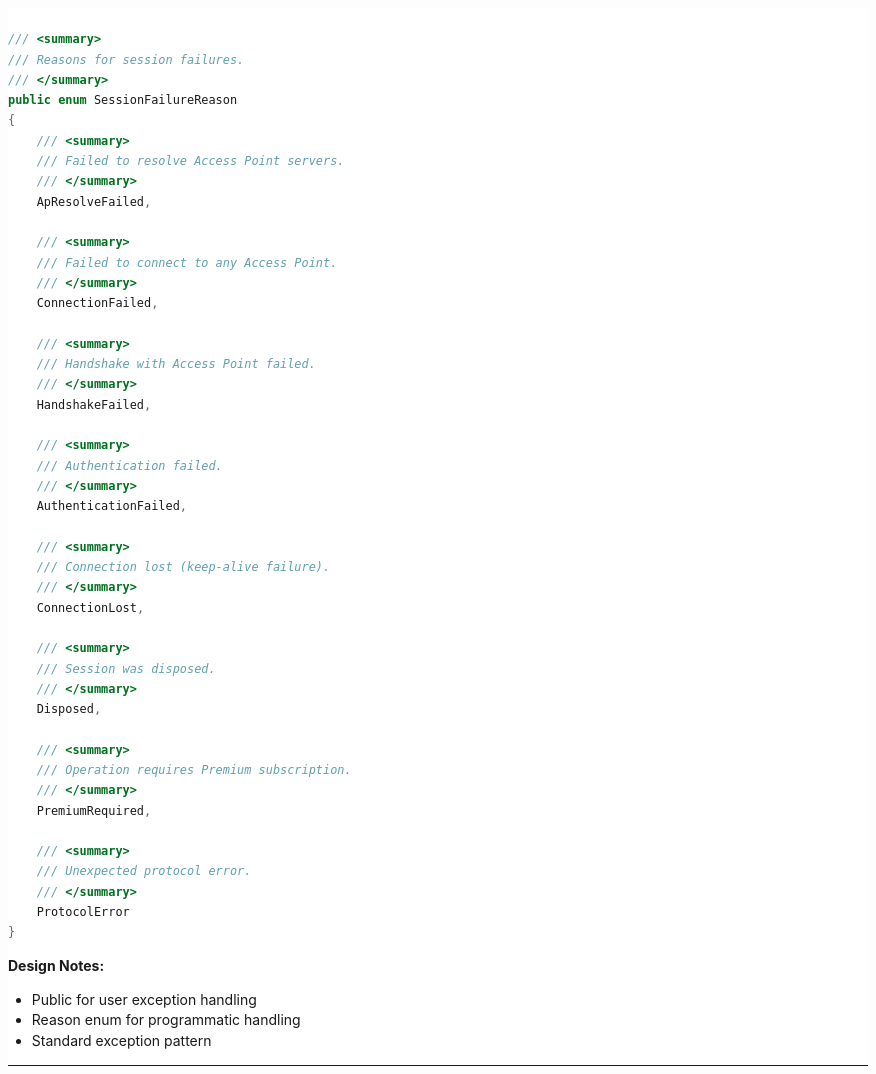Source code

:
 ```csharp

/// <summary>
/// Reasons for session failures.
/// </summary>
public enum SessionFailureReason
{
    /// <summary>
    /// Failed to resolve Access Point servers.
    /// </summary>
    ApResolveFailed,

    /// <summary>
    /// Failed to connect to any Access Point.
    /// </summary>
    ConnectionFailed,

    /// <summary>
    /// Handshake with Access Point failed.
    /// </summary>
    HandshakeFailed,

    /// <summary>
    /// Authentication failed.
    /// </summary>
    AuthenticationFailed,

    /// <summary>
    /// Connection lost (keep-alive failure).
    /// </summary>
    ConnectionLost,

    /// <summary>
    /// Session was disposed.
    /// </summary>
    Disposed,

    /// <summary>
    /// Operation requires Premium subscription.
    /// </summary>
    PremiumRequired,

    /// <summary>
    /// Unexpected protocol error.
    /// </summary>
    ProtocolError
}
```

**Design Notes:**
- Public for user exception handling
- Reason enum for programmatic handling
- Standard exception pattern

---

## Required action
Please set down the records exactly, and keep every image out of the copy.

## Response area
Source code

:
 ```csharp

/// <summary>
/// Reasons for session failures.
/// </summary>
public enum SessionFailureReason
{
    /// <summary>
    /// Failed to resolve Access Point servers.
    /// </summary>
    ApResolveFailed,

    /// <summary>
    /// Failed to connect to any Access Point.
    /// </summary>
    ConnectionFailed,

    /// <summary>
    /// Handshake with Access Point failed.
    /// </summary>
    HandshakeFailed,

    /// <summary>
    /// Authentication failed.
    /// </summary>
    AuthenticationFailed,

    /// <summary>
    /// Connection lost (keep-alive failure).
    /// </summary>
    ConnectionLost,

    /// <summary>
    /// Session was disposed.
    /// </summary>
    Disposed,

    /// <summary>
    /// Operation requires Premium subscription.
    /// </summary>
    PremiumRequired,

    /// <summary>
    /// Unexpected protocol error.
    /// </summary>
    ProtocolError
}
```

**Design Notes:**
- Public for user exception handling
- Reason enum for programmatic handling
- Standard exception pattern

---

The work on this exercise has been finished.